LeBron James, Kyle Lowry, Bradley Beal

While the first two players in LeBron James and Kyle Lowry in this category would be no surprise to many, Bradley Beal may be viewed as simply a Usage-heavy stat line. But much like James Harden, this is a public misconception since Beal has been averaging 6.4 Assists Per Game (tied for 20th with Lonzo Ball).

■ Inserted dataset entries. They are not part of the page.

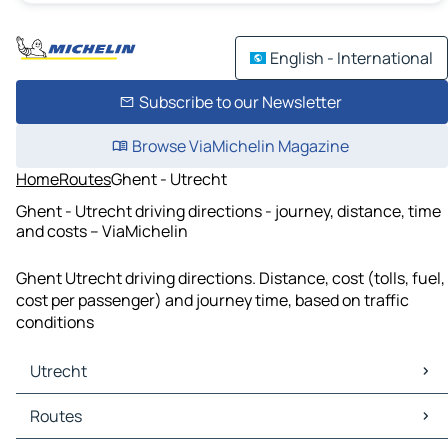
English - International
Subscribe to our Newsletter
Browse ViaMichelin Magazine
Home
Routes
Ghent - Utrecht
Ghent - Utrecht driving directions - journey, distance, time
and costs – ViaMichelin
Ghent Utrecht driving directions. Distance, cost (tolls, fuel,
cost per passenger) and journey time, based on traffic
conditions
Utrecht
Utrecht Maps
Routes
Utrecht Traffic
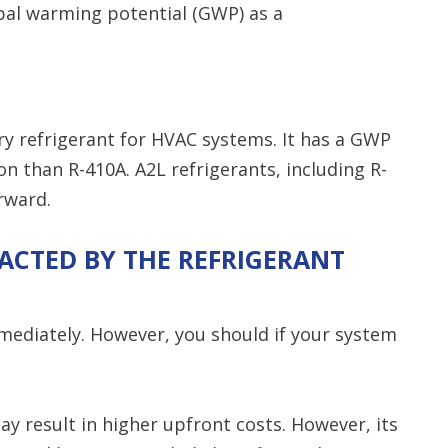
obal warming potential (GWP) as a
ary refrigerant for HVAC systems. It has a GWP
on than R-410A. A2L refrigerants, including R-
rward.
CTED BY THE REFRIGERANT
mediately. However, you should if your system
ay result in higher upfront costs. However, its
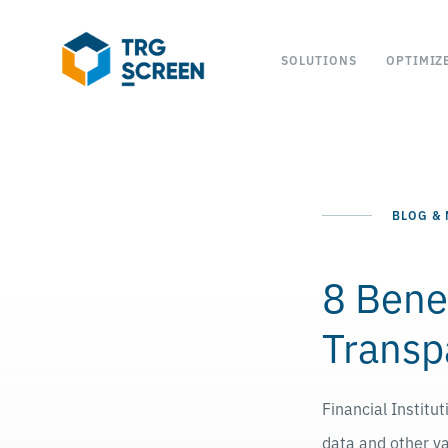
SOLUTIONS
OPTIMIZ
BLOG &
8 Bene
Transp
Financial Institu
data and other va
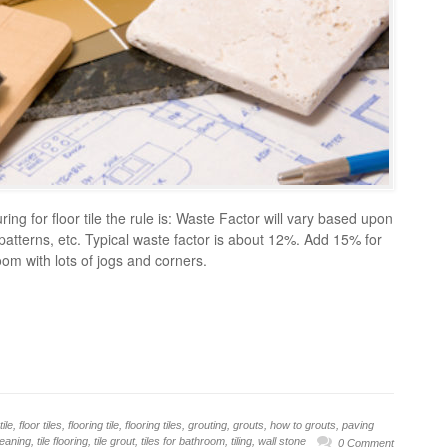
ng for floor tile the rule is: Waste Factor will vary based upon
, patterns, etc. Typical waste factor is about 12%. Add 15% for
room with lots of jogs and corners.
tile
,
floor tiles
,
flooring tile
,
flooring tiles
,
grouting
,
grouts
,
how to grouts
,
paving
cleaning
,
tile flooring
,
tile grout
,
tiles for bathroom
,
tiling
,
wall stone
0 Comment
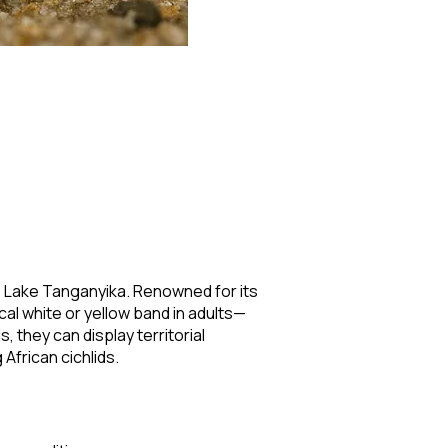
a's Lake Tanganyika. Renowned for its
cal white or yellow band in adults—
 they can display territorial
African cichlids.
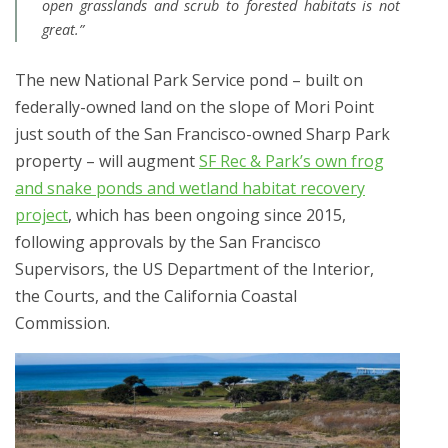
open grasslands and scrub to forested habitats is not
great.”
The new National Park Service pond – built on
federally-owned land on the slope of Mori Point
just south of the San Francisco-owned Sharp Park
property – will augment
SF Rec & Park’s own frog
and snake ponds and wetland habitat recovery
project
, which has been ongoing since 2015,
following approvals by the San Francisco
Supervisors, the US Department of the Interior,
the Courts, and the California Coastal
Commission.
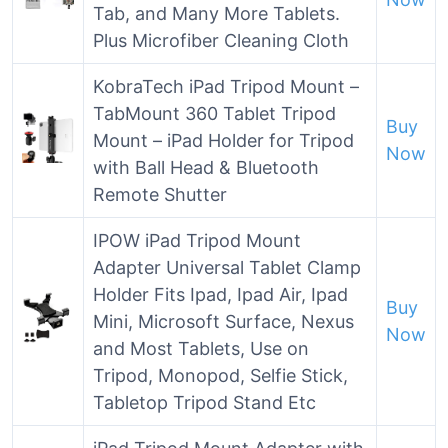
Tab, and Many More Tablets.
Plus Microfiber Cleaning Cloth
KobraTech iPad Tripod Mount –
TabMount 360 Tablet Tripod
Buy
Mount – iPad Holder for Tripod
Now
with Ball Head & Bluetooth
Remote Shutter
IPOW iPad Tripod Mount
Adapter Universal Tablet Clamp
Holder Fits Ipad, Ipad Air, Ipad
Buy
Mini, Microsoft Surface, Nexus
Now
and Most Tablets, Use on
Tripod, Monopod, Selfie Stick,
Tabletop Tripod Stand Etc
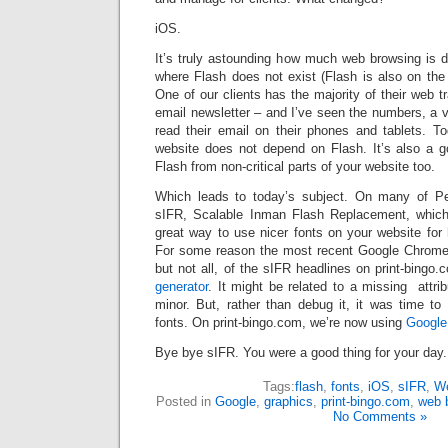
iOS.
It’s truly astounding how much web browsing is
where Flash does not exist (Flash is also on the 
One of our clients has the majority of their web tr
email newsletter – and I’ve seen the numbers, a ve
read their email on their phones and tablets. Toda
website does not depend on Flash. It’s also a 
Flash from non-critical parts of your website too.
Which leads to today’s subject. On many of P
sIFR, Scalable Inman Flash Replacement, whic
great way to use nicer fonts on your website for
For some reason the most recent Google Chrom
but not all, of the sIFR headlines on print-bingo
generator
. It might be related to a missing attrib
minor. But, rather than debug it, it was time t
fonts. On print-bingo.com, we’re now using
Google
Bye bye sIFR. You were a good thing for your day.
Tags:
flash
,
fonts
,
iOS
,
sIFR
,
We
Posted in
Google
,
graphics
,
print-bingo.com
,
web 
No Comments »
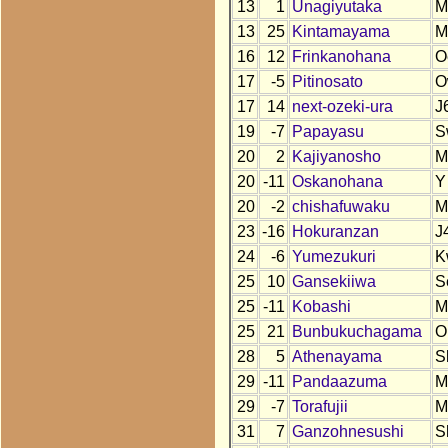
13
1
Unagiyutaka
M
13
25
Kintamayama
M
16
12
Frinkanohana
O
17
-5
Pitinosato
O
17
14
next-ozeki-ura
J
19
-7
Papayasu
S
20
2
Kajiyanosho
M
20
-11
Oskanohana
Y
20
-2
chishafuwaku
M
23
-16
Hokuranzan
J
24
-6
Yumezukuri
K
25
10
Gansekiiwa
S
25
-11
Kobashi
M
25
21
Bunbukuchagama
O
28
5
Athenayama
S
29
-11
Pandaazuma
M
29
-7
Torafujii
M
31
7
Ganzohnesushi
S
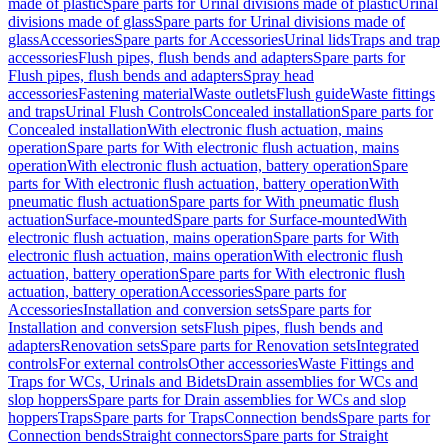
made of plastic
Spare parts for Urinal divisions made of plastic
Urinal
divisions made of glass
Spare parts for Urinal divisions made of
glass
Accessories
Spare parts for Accessories
Urinal lids
Traps and trap
accessories
Flush pipes, flush bends and adapters
Spare parts for
Flush pipes, flush bends and adapters
Spray head
accessories
Fastening material
Waste outlets
Flush guide
Waste fittings
and traps
Urinal Flush Controls
Concealed installation
Spare parts for
Concealed installation
With electronic flush actuation, mains
operation
Spare parts for With electronic flush actuation, mains
operation
With electronic flush actuation, battery operation
Spare
parts for With electronic flush actuation, battery operation
With
pneumatic flush actuation
Spare parts for With pneumatic flush
actuation
Surface-mounted
Spare parts for Surface-mounted
With
electronic flush actuation, mains operation
Spare parts for With
electronic flush actuation, mains operation
With electronic flush
actuation, battery operation
Spare parts for With electronic flush
actuation, battery operation
Accessories
Spare parts for
Accessories
Installation and conversion sets
Spare parts for
Installation and conversion sets
Flush pipes, flush bends and
adapters
Renovation sets
Spare parts for Renovation sets
Integrated
controls
For external controls
Other accessories
Waste Fittings and
Traps for WCs, Urinals and Bidets
Drain assemblies for WCs and
slop hoppers
Spare parts for Drain assemblies for WCs and slop
hoppers
Traps
Spare parts for Traps
Connection bends
Spare parts for
Connection bends
Straight connectors
Spare parts for Straight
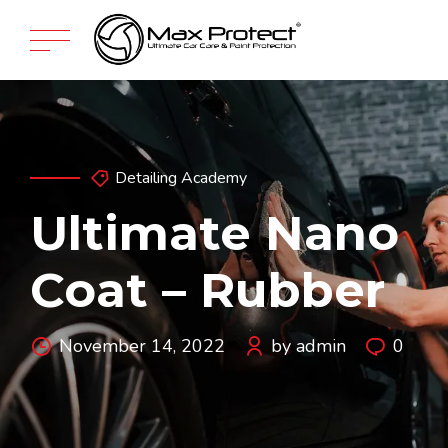
Detailing Academy
Ultimate Nano
Coat – Rubber
November 14, 2022
by admin
0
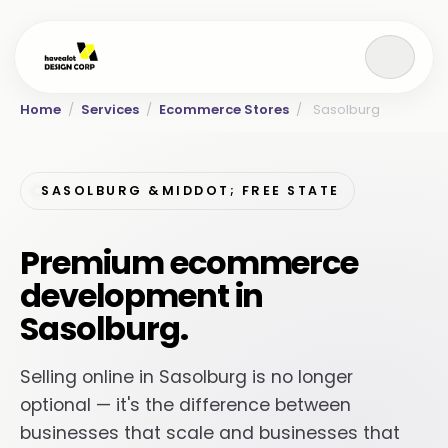
Home
/
Services
/
Ecommerce Stores
/
Sasolburg
SASOLBURG &MIDDOT; FREE STATE
Premium ecommerce
development in
Sasolburg.
Selling online in Sasolburg is no longer
optional — it's the difference between
businesses that scale and businesses that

Angling for Lowry and Beal would help in the Free Throw Percentage metric as compound value, but where LeBron lacks in FT% he more than makes up for in Rebounds (along with other categories.) With that in mind, when packaging a deal for the owner(s) of these players you’ll at least want to make the effort to match in FT% while being inclusive of another dominant category in the first place.

Blocks (BLK):

Kristaps Porzingis, Brook Lopez, LaMarcus Aldridge

Although I covered several Blocking leaders who are leaders among other categories, these three in Kristaps Porzingis, Brook Lopez, and LaMarcus Aldridge may be much more attainable from their owners in your league. Everyone here ranks in the top twelve in the Blocks Per Game metric, with all three versatile post players averaging 1.8 BLK per game or higher.

Each of the three possesses considerable talent in other categories respectively (FT%, REB), with all three candidates being capable of shooting the three-ball as an added bonus (though not by a substantial margin compared to those thriving in that category).


Steals (STL):

Chris Paul, Jimmy Butler, Marcus Smart

The elusive category of Steals stems from every player position, from Andre Drummond to Jrue Holiday. But the three players in Chris Paul, Jimmy Butler, and Marcus Smart are all multi-talented at their positions, carrying potential for Points and Assists, along with Free Throw Percentage.

All three players currently rank in the top 14 in the Steals category with 1.6 STL per game or higher and should be reasonably attainable in standard size ten-team leagues (or should be depending on the owner).